____ Stored data

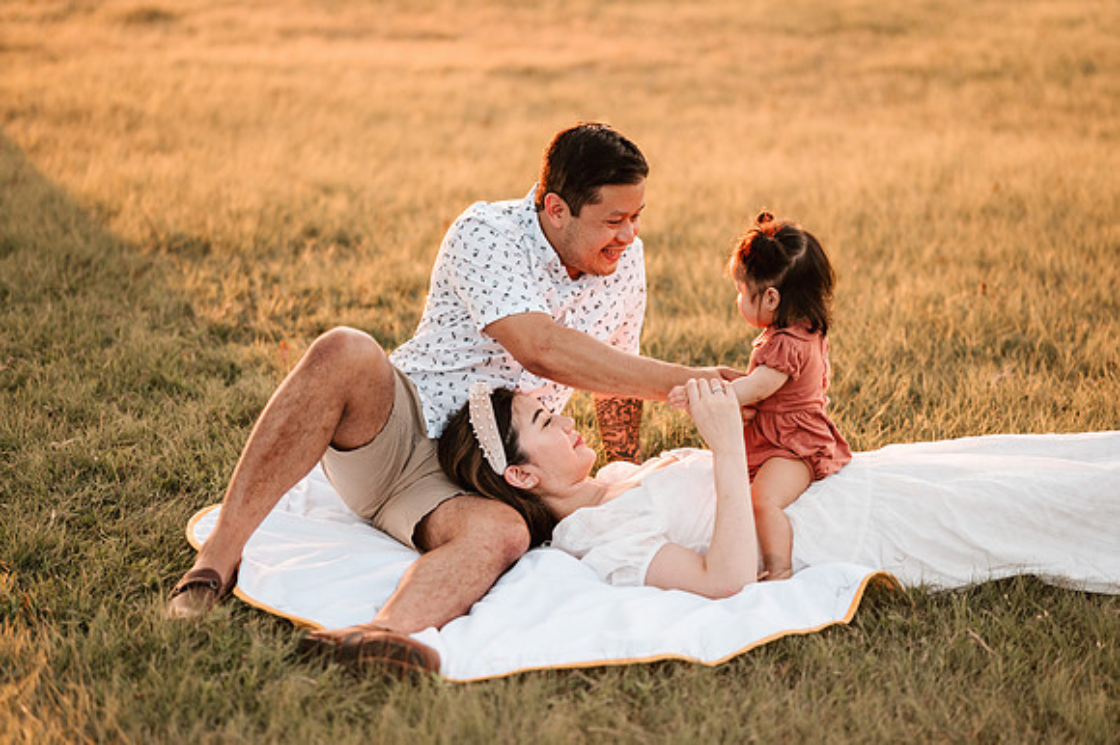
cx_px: 560
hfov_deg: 23.9
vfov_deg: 16.1
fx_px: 2643
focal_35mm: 85
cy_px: 372
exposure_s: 1/2500
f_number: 1.8
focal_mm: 85
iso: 640
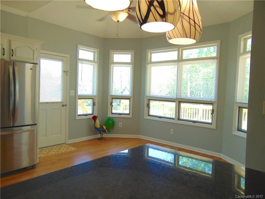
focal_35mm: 25
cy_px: 100
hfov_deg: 69.4
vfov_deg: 54.9
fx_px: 191
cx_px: 132
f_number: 3
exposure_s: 1/60
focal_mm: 4.5
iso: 80
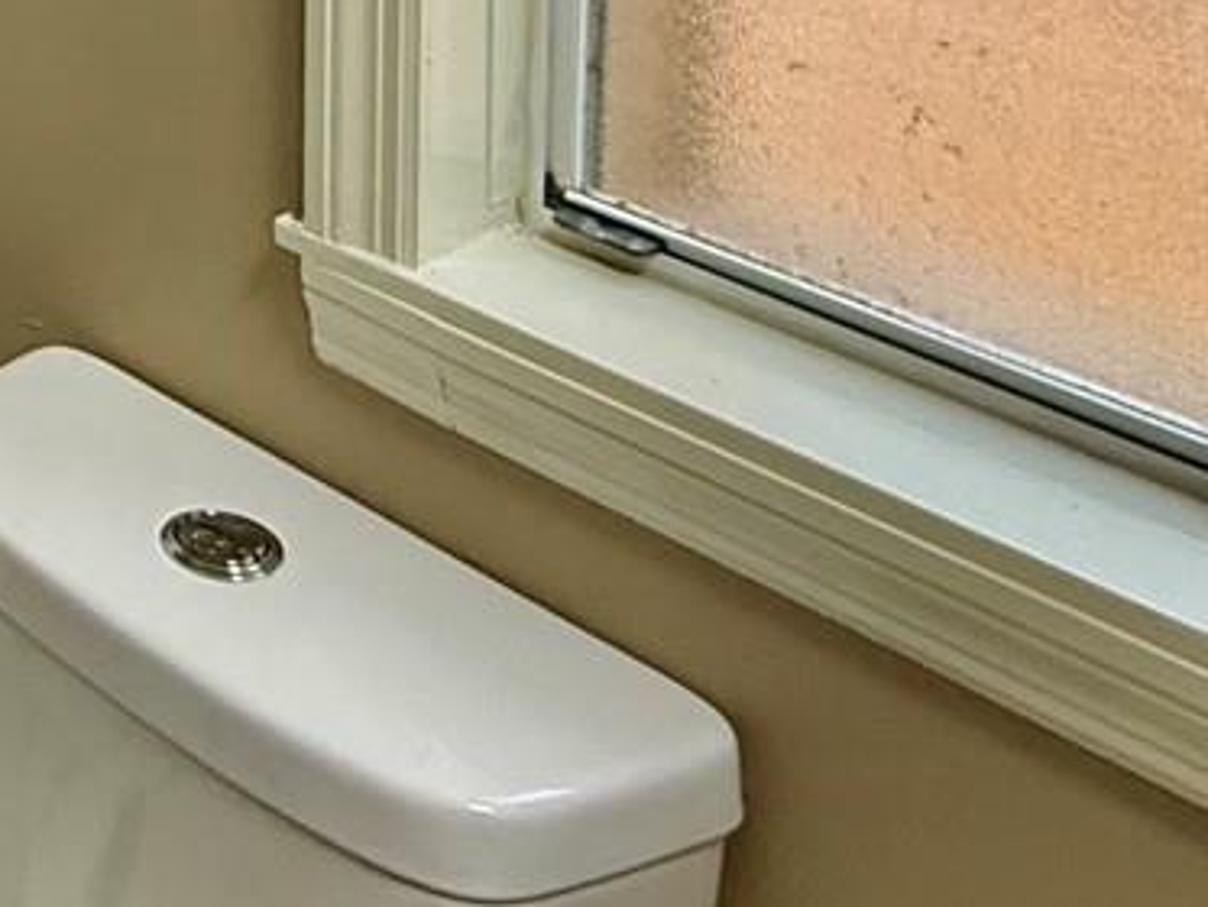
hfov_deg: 24.5
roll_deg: +1.9
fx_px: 2095
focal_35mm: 60
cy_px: -450
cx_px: -632
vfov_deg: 20.8
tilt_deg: -6.8
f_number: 2.2
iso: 200
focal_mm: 2.22
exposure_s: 1/60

________

• [Exercise directions] With the images excluded, reproduce the data above precisely as written.

• [Answer to the problem]
cx_px: 560
hfov_deg: 23.9
vfov_deg: 16.1
fx_px: 2643
focal_35mm: 85
cy_px: 372
exposure_s: 1/2500
f_number: 1.8
focal_mm: 85
iso: 640
focal_35mm: 25
cy_px: 100
hfov_deg: 69.4
vfov_deg: 54.9
fx_px: 191
cx_px: 132
f_number: 3
exposure_s: 1/60
focal_mm: 4.5
iso: 80
hfov_deg: 24.5
roll_deg: +1.9
fx_px: 2095
focal_35mm: 60
cy_px: -450
cx_px: -632
vfov_deg: 20.8
tilt_deg: -6.8
f_number: 2.2
iso: 200
focal_mm: 2.22
exposure_s: 1/60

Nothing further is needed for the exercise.